If you drive along the heavily forested mountain segments of State Route 260 between Payson and Showlow, Arizona, you'll notice this four-part warning sign: "Keep your eyes open and your speed slow. Watch out for elk as you go." To increase motorist awareness about a high elk population along this stretch of SR 260 and to decrease the spiraling number of vehicle-wildlife accidents, the Arizona Department of Transportation placed Burma Shave-style signs like these on both sides of the highway, each part of the message 500 feet apart from the next. The slogans, created by the Department and local school children, have reduced driving speeds on this mountain road and have helped decrease the number of vehicle accidents involving elk and other large game animals.

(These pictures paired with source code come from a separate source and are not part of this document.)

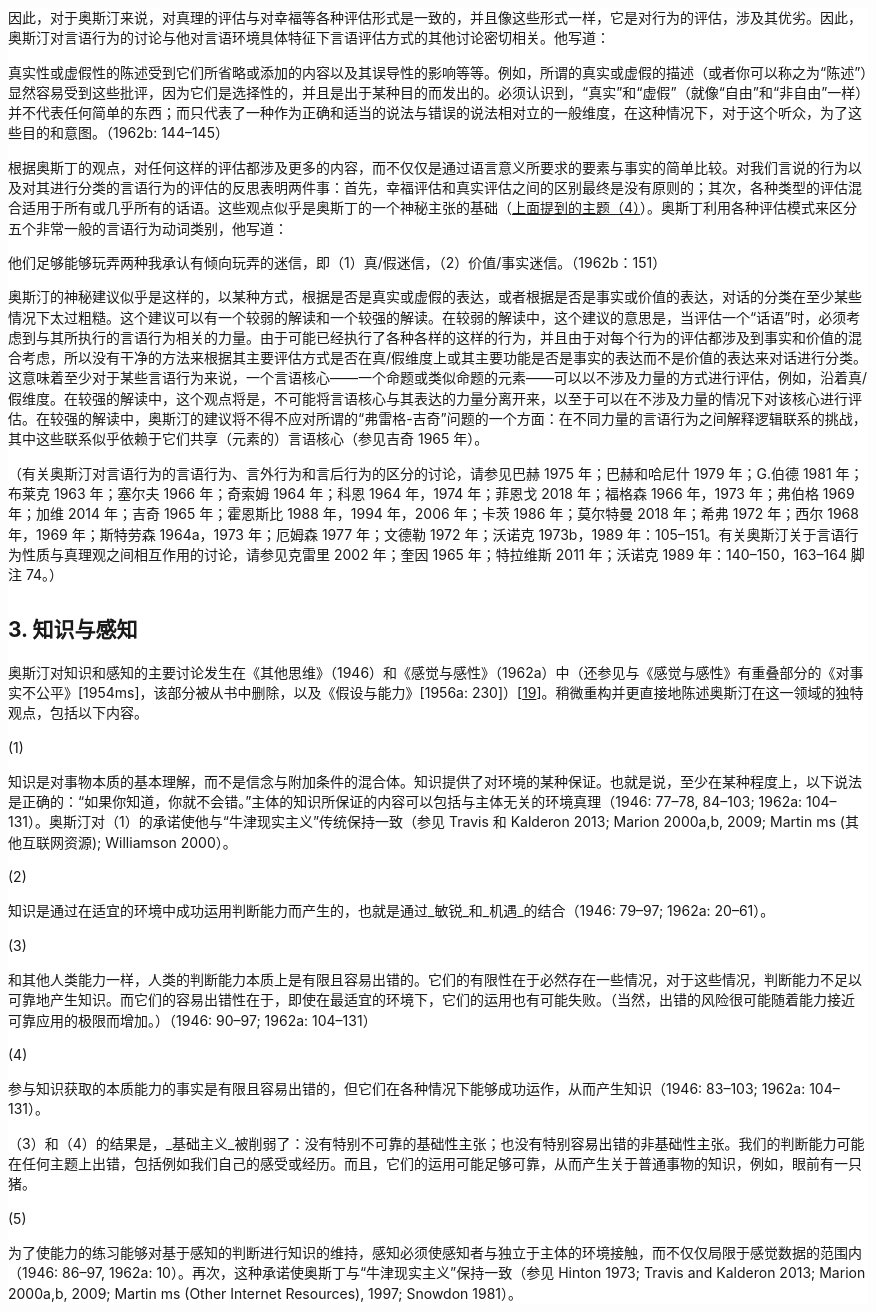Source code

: 因此，对于奥斯汀来说，对真理的评估与对幸福等各种评估形式是一致的，并且像这些形式一样，它是对行为的评估，涉及其优劣。因此，奥斯汀对言语行为的讨论与他对言语环境具体特征下言语评估方式的其他讨论密切相关。他写道：

真实性或虚假性的陈述受到它们所省略或添加的内容以及其误导性的影响等等。例如，所谓的真实或虚假的描述（或者你可以称之为“陈述”）显然容易受到这些批评，因为它们是选择性的，并且是出于某种目的而发出的。必须认识到，“真实”和“虚假”（就像“自由”和“非自由”一样）并不代表任何简单的东西；而只代表了一种作为正确和适当的说法与错误的说法相对立的一般维度，在这种情况下，对于这个听众，为了这些目的和意图。（1962b: 144–145）

根据奥斯丁的观点，对任何这样的评估都涉及更多的内容，而不仅仅是通过语言意义所要求的要素与事实的简单比较。对我们言说的行为以及对其进行分类的言语行为的评估的反思表明两件事：首先，幸福评估和真实评估之间的区别最终是没有原则的；其次，各种类型的评估混合适用于所有或几乎所有的话语。这些观点似乎是奥斯丁的一个神秘主张的基础（[上面提到的主题（4）](https://plato.stanford.edu/entries/austin-jl/#enum2.3-4)）。奥斯丁利用各种评估模式来区分五个非常一般的言语行为动词类别，他写道：

他们足够能够玩弄两种我承认有倾向玩弄的迷信，即（1）真/假迷信，（2）价值/事实迷信。（1962b：151）

奥斯汀的神秘建议似乎是这样的，以某种方式，根据是否是真实或虚假的表达，或者根据是否是事实或价值的表达，对话的分类在至少某些情况下太过粗糙。这个建议可以有一个较弱的解读和一个较强的解读。在较弱的解读中，这个建议的意思是，当评估一个“话语”时，必须考虑到与其所执行的言语行为相关的力量。由于可能已经执行了各种各样的这样的行为，并且由于对每个行为的评估都涉及到事实和价值的混合考虑，所以没有干净的方法来根据其主要评估方式是否在真/假维度上或其主要功能是否是事实的表达而不是价值的表达来对话进行分类。这意味着至少对于某些言语行为来说，一个言语核心——一个命题或类似命题的元素——可以以不涉及力量的方式进行评估，例如，沿着真/假维度。在较强的解读中，这个观点将是，不可能将言语核心与其表达的力量分离开来，以至于可以在不涉及力量的情况下对该核心进行评估。在较强的解读中，奥斯汀的建议将不得不应对所谓的“弗雷格-吉奇”问题的一个方面：在不同力量的言语行为之间解释逻辑联系的挑战，其中这些联系似乎依赖于它们共享（元素的）言语核心（参见吉奇 1965 年）。

（有关奥斯汀对言语行为的言语行为、言外行为和言后行为的区分的讨论，请参见巴赫 1975 年；巴赫和哈尼什 1979 年；G.伯德 1981 年；布莱克 1963 年；塞尔夫 1966 年；奇索姆 1964 年；科恩 1964 年，1974 年；菲恩戈 2018 年；福格森 1966 年，1973 年；弗伯格 1969 年；加维 2014 年；吉奇 1965 年；霍恩斯比 1988 年，1994 年，2006 年；卡茨 1986 年；莫尔特曼 2018 年；希弗 1972 年；西尔 1968 年，1969 年；斯特劳森 1964a，1973 年；厄姆森 1977 年；文德勒 1972 年；沃诺克 1973b，1989 年：105–151。有关奥斯汀关于言语行为性质与真理观之间相互作用的讨论，请参见克雷里 2002 年；奎因 1965 年；特拉维斯 2011 年；沃诺克 1989 年：140–150，163–164 脚注 74。）

## 3. 知识与感知

奥斯汀对知识和感知的主要讨论发生在《其他思维》（1946）和《感觉与感性》（1962a）中（还参见与《感觉与感性》有重叠部分的《对事实不公平》\[1954ms]，该部分被从书中删除，以及《假设与能力》\[1956a: 230]）\[[19](https://plato.stanford.edu/entries/austin-jl/notes.html#note-19)]。稍微重构并更直接地陈述奥斯汀在这一领域的独特观点，包括以下内容。

(1)

知识是对事物本质的基本理解，而不是信念与附加条件的混合体。知识提供了对环境的某种保证。也就是说，至少在某种程度上，以下说法是正确的：“如果你知道，你就不会错。”主体的知识所保证的内容可以包括与主体无关的环境真理（1946: 77–78, 84–103; 1962a: 104–131）。奥斯汀对（1）的承诺使他与“牛津现实主义”传统保持一致（参见 Travis 和 Kalderon 2013; Marion 2000a,b, 2009; Martin ms (其他互联网资源); Williamson 2000）。

(2)

知识是通过在适宜的环境中成功运用判断能力而产生的，也就是通过_敏锐_和_机遇_的结合（1946: 79–97; 1962a: 20–61）。

(3)

和其他人类能力一样，人类的判断能力本质上是有限且容易出错的。它们的有限性在于必然存在一些情况，对于这些情况，判断能力不足以可靠地产生知识。而它们的容易出错性在于，即使在最适宜的环境下，它们的运用也有可能失败。（当然，出错的风险很可能随着能力接近可靠应用的极限而增加。）（1946: 90–97; 1962a: 104–131）

(4)

参与知识获取的本质能力的事实是有限且容易出错的，但它们在各种情况下能够成功运作，从而产生知识（1946: 83–103; 1962a: 104–131）。

（3）和（4）的结果是，_基础主义_被削弱了：没有特别不可靠的基础性主张；也没有特别容易出错的非基础性主张。我们的判断能力可能在任何主题上出错，包括例如我们自己的感受或经历。而且，它们的运用可能足够可靠，从而产生关于普通事物的知识，例如，眼前有一只猪。

(5)

为了使能力的练习能够对基于感知的判断进行知识的维持，感知必须使感知者与独立于主体的环境接触，而不仅仅局限于感觉数据的范围内（1946: 86–97, 1962a: 10）。再次，这种承诺使奥斯丁与“牛津现实主义”保持一致（参见 Hinton 1973; Travis and Kalderon 2013; Marion 2000a,b, 2009; Martin ms (Other Internet Resources), 1997; Snowdon 1981）。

In Arizona, the black bear is found in most woodland habitats, including pinyon-juniper, oak woodland, coniferous forest, and chaparral. An interesting footnote to black bear distribution in Arizona is the absence of any sizeable population of black bears north of the Colorado River.
The birds return here around March. Spring and Summer months are spent here in the desert areas. By late September the huge birds began to depart, heading south to spend the Winter months in Mexico. Turkey Vultures are fascinating birds, scavengers that are adapted to feast on roadkill and survive broiling Arizona summer heat.
Arizona's state bird, the Cactus Wren is seven to eight inches long and likes to build nests in the protection of thorny desert plants like the arms of the giant saguaro cactus.
It builds many nests but lives in only one. The rest are decoys.
Arizona adopted the cactus wren as its state bird in 1973.
A conspicuous resident in the deserts of the Southwest and Mexico, the Gila Woodpecker is a characteristic bird of the saguaro cactus forests.
Predators of the gila woodpecker can include bobcats, coyotes, hawks, house cats, snakes and fox.